The Royal BC Museum, like many museums around the world, contains materials that were taken from people and places without what we would now consider permission.
The Royal BC Museum has responded to the Truth and Reconciliation Calls to Action in regards to its materials and artifacts:
…The Royal BC Museum recognizes the time is appropriate for a
broad ranging assessment of its fundamental role as a public
institution of memory and dialogue. The Royal BC Museum
should question its dogmas, interrogate our languages of
reflection, and reassess our relationship with communities. The
museum aspires to provide a common space of encounter and
negotiation, where our cultural practices overlap, interact and
accommodate. This cultural space should be located in local
values and traditions….
Haida House Poles – t’annu ‘Illnagaay
For one of our sessions, groups were invited to look into different areas of the museum that have become problematic. Either the representation of the past has become outdated, or more context needed to be given about the artifact itself.

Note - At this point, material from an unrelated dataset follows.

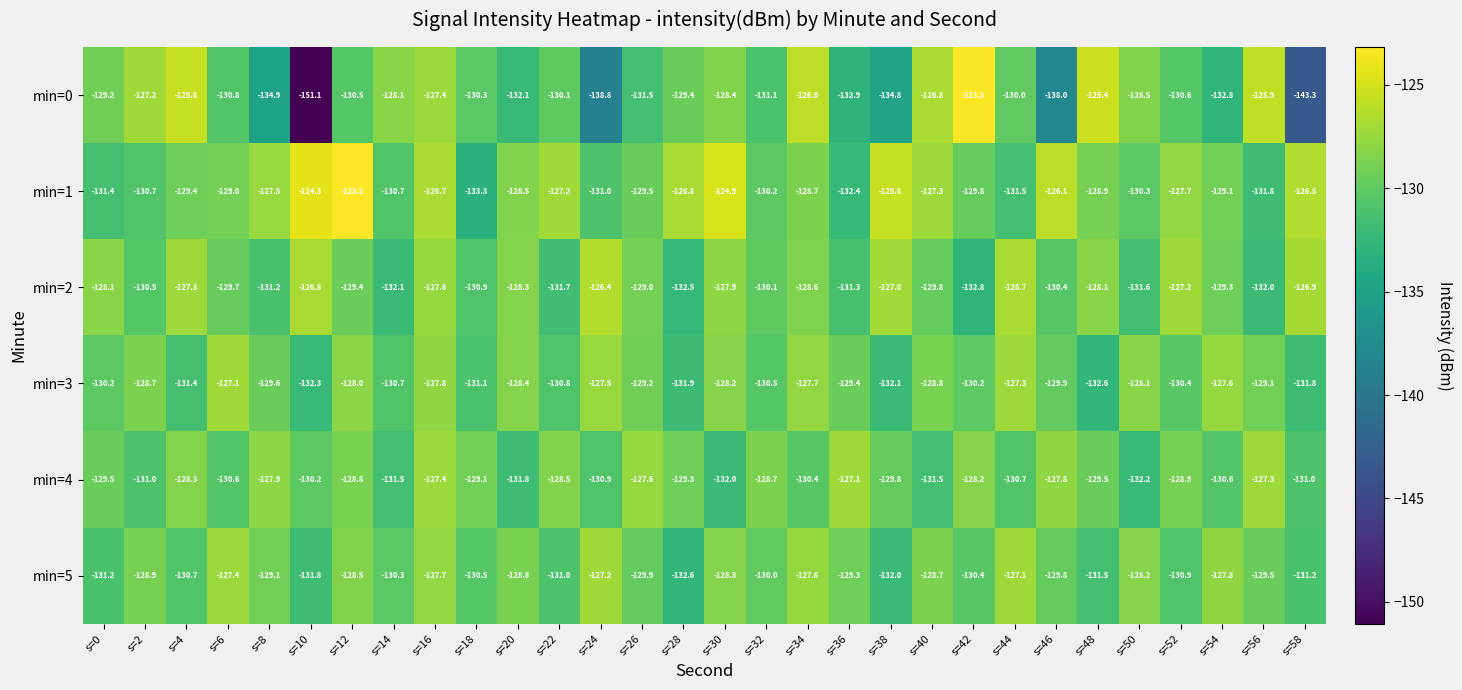

Between s=8 and s=38, which series saw the biggest shift?

min=2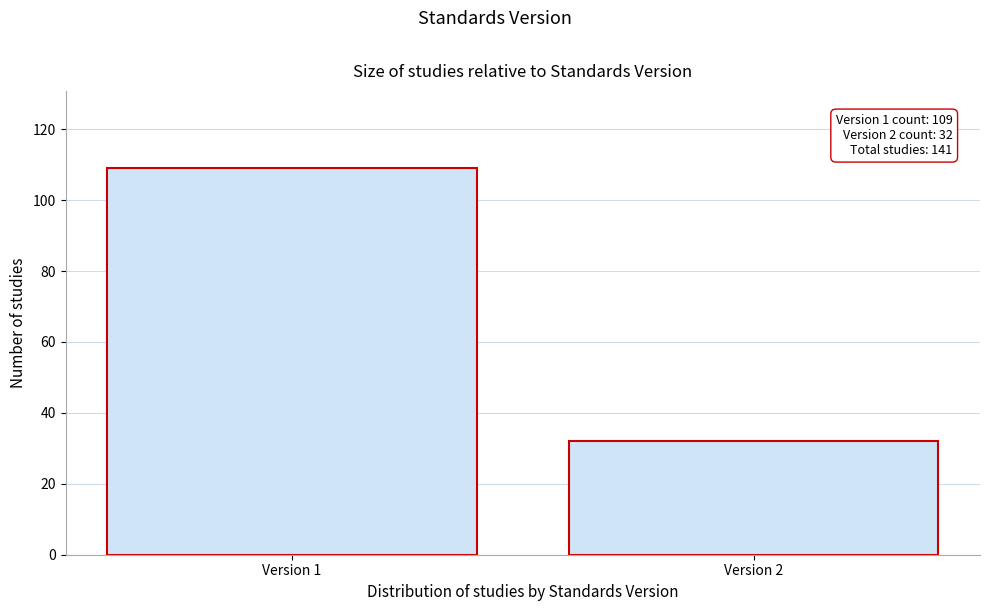

Reading left to right, transcribe all the data shown in this chart.

109	32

We were invited to look at the Haida house poles in the First Peoples gallery. We learned that the totem poles were taken from Haida Gwaii in about 1953. They were chainsawed into 3 pieces and shipped to the museum in Victoria. The “permission” granted is hazy at best. In 1953, this was acceptable for people attempting to “preserve” history by removing totem poles and shipping them to museums and universities.
We were then tasked with deciding what to do with the poles today. Historical Thinking is a process that can be used to work with questions like this. The 6 “pieces” of historical thinking are:
- Establish historical significance
- Use primary source evidence
- Identify continuity and change
- Analyze cause and consequence
- Take historical perspectives, and
- Understand the ethical dimension of historical interpretations.
The Ethical Dimension: How Can History Help Us Live in the Present?
When the totem poles were taken, the cultural significance was not clear to the team of anthropologists, academics and museum staff. While today we were shocked that the poles were chain sawed into 3 pieces, at the time this was accepted practice. While the practice of preservation continues, it has changed. A house pole would not be removed from a Haida community and shipped to a museum.
We discussed what strategies could be used to “right the wrong”. With assistance from museum staff, they let us in on their current practices. For older pieces such as these, they ask communities about their preferences. The Royal BC museum had a relationship with carvers that were able to replace older carvings with new pieces. This relationship facilitated the transfer of skills to new carvers and also employed artists. Totem poles such as these could be returned to their original communities, or left as is. It would be the decision of the communities that they had come from.
Cause and Consequence: Why do Events Happen and What Are Their Consequences?
We asked “What would have happened if the house poles were left in Haida Gwaii?” I encountered my own biases. In settler culture there is a drive to preserve things, keep things and save things. I recounted my family’s trip to Bella Coola and the petroglyphs that exist outside of town. We asked our Nuxalk guide in Bella Coola if anything was being done to preserve the petroglyphs. He explained that they would be left exposed to the elements – they would be around for as long as they were around for and would eventually dissolve back into the river bed.
“How can we learn if we don’t have these poles?” came up in our discussion at the museum. Is it necessary to preserve everything? Why do we collect and save objects? Could a “new” totem pole have the same significance? As someone who teaches history and loves using primary sources in teaching I had to ask myself about the consequences of focusing on preservation. What values are focused on ? Even, is it a healthy practice?
I left the institute with more questions about how I perceive history, and what I value as education, as well as insight into new ways of teaching the past.
There will be a Summer Historical Thinking Institute this July in Vancouver, at the Museum of Vancouver.